The $7.65 billion fund tracks a Clean Edge smart-grid index that weights industrial equipment makers at 60% of assets, utilities at 18% and technology at 16%. That mix has delivered a 21% year-to-date gain and a 463% ten-year return, according to the fund's March filing.
"The urgent need to modernize the world's electrical grid due to the electrification of everything, the AI power crunch, and the global shift to renewable energy creates a multi-decade investment super-cycle," MarketBeat analysts wrote last summer, describing the thesis that has driven institutional inflows.
Concentration is meaningful. The top five positions — Eaton, Johnson Controls, National Grid, ABB and Schneider Electric — account for 41% of assets. But the largest holdings did not drive the one-year figure. Eaton returned about 15% over the past year, well below the fund itself. The lift came from second-tier names. Quanta Services, a 4% position, returned 73% over the same period and 56% year-to-date, the kind of contribution that lifts a diversified fund higher than any single anchor position would suggest.
What GRID Actually Owns
The portfolio is built around industrial equipment makers rather than utilities. Eaton is the single largest position at 8%, followed by Johnson Controls at 8%, National Grid at 8%, ABB at 8% and Schneider Electric at 7%. Quanta Services sits at 4%, which is high for a services contractor and reflects the index's tilt toward companies with direct exposure to transmission buildout backlogs. Beyond the marquee names, the fund reaches into semiconductor and software companies tied to grid modernization, including Nvidia at 2%.
At 0.56%, GRID's expense ratio sits above a plain vanilla utility ETF but below most thematic energy-transition products. A broad utility fund costs a fraction of that but delivers no exposure to the electrical equipment and contractor names that have driven much of the recent return. A generic infrastructure ETF built on American-listed heavy construction names would miss European transmission operators and Asian cable and switchgear manufacturers that populate the tail of GRID's book.
Tradeoffs and Who It Fits
Three factors define the risk profile. First, sector concentration: with industrials at over 60% of assets, a cyclical downturn in capital spending would hit this fund harder than a diversified equity index. Second, position concentration: the top-heavy weighting means the largest electrical equipment holdings drive a large share of daily moves. Third, market sensitivity: GRID carries a beta of about 1.26, so drawdowns in broad equities tend to be amplified.

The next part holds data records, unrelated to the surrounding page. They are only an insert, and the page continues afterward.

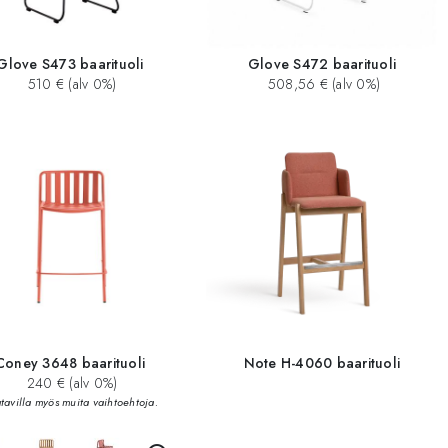
Glove S473 baarituoli
Glove S472 baarituoli
510 € (alv 0%)
508,56 € (alv 0%)
Coney 3648 baarituoli
Note H-4060 baarituoli
240 € (alv 0%)
tavilla myös muita vaihtoehtoja.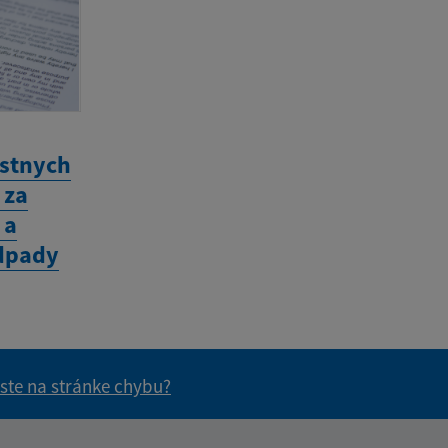
estnych
 za
 a
dpady
 ste na stránke chybu?
vás užitočné?
e pre vás užitočné?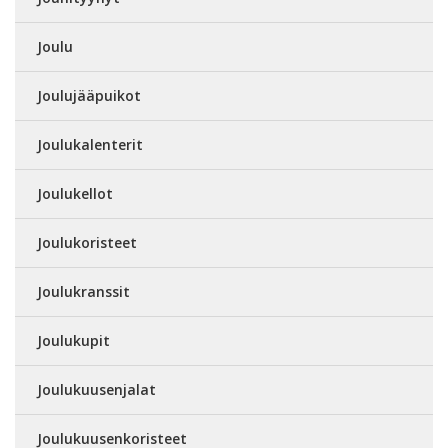
Joulu
Joulujääpuikot
Joulukalenterit
Joulukellot
Joulukoristeet
Joulukranssit
Joulukupit
Joulukuusenjalat
Joulukuusenkoristeet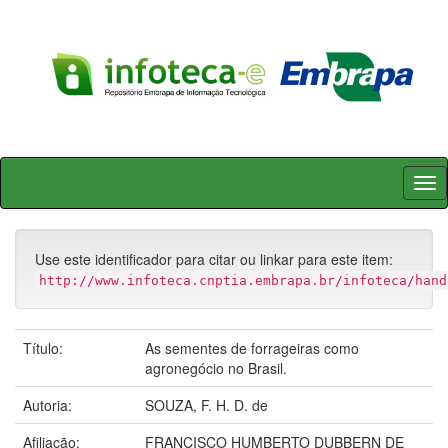
Skip
navigation
Use este identificador para citar ou linkar para este item:
http://www.infoteca.cnptia.embrapa.br/infoteca/hand
Título:
As sementes de forrageiras como
agronegócio no Brasil.
Autoria:
SOUZA, F. H. D. de
Afiliação:
FRANCISCO HUMBERTO DUBBERN DE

The dividend yield of about 0.8% is thin, and the fund's dividend growth rate has been negative at around minus 4.6% as distributions have swung with realized gains rather than growing steadily. The portfolio price-to-earnings ratio of about 28 also suggests the mid-cap industrials and equipment names are not being bought cheaply. Short interest rose 289% month over month in April 2026, a signal that some sophisticated buyers are questioning valuation after the run.
For an investor who already owns broad industrials and utilities, GRID probably is not needed — roughly 78% of the book falls into those two sectors. For an investor who wants targeted exposure to the electrical equipment and transmission buildout without picking individual names, the 0.56% fee buys a curated basket that has delivered on the thesis it was designed around. Income seekers should look elsewhere. The strategy is priced for growth exposure to grid modernization, and the fund has behaved accordingly.
The 34% return validates the fund's positioning as a pure-play on AI power infrastructure rather than a general utility or industrial holding. Investors will watch the next quarterly filing for shifts in the top holdings and any changes to the index methodology that could alter the portfolio's sector mix.
This article is for informational purposes only and does not constitute investment advice.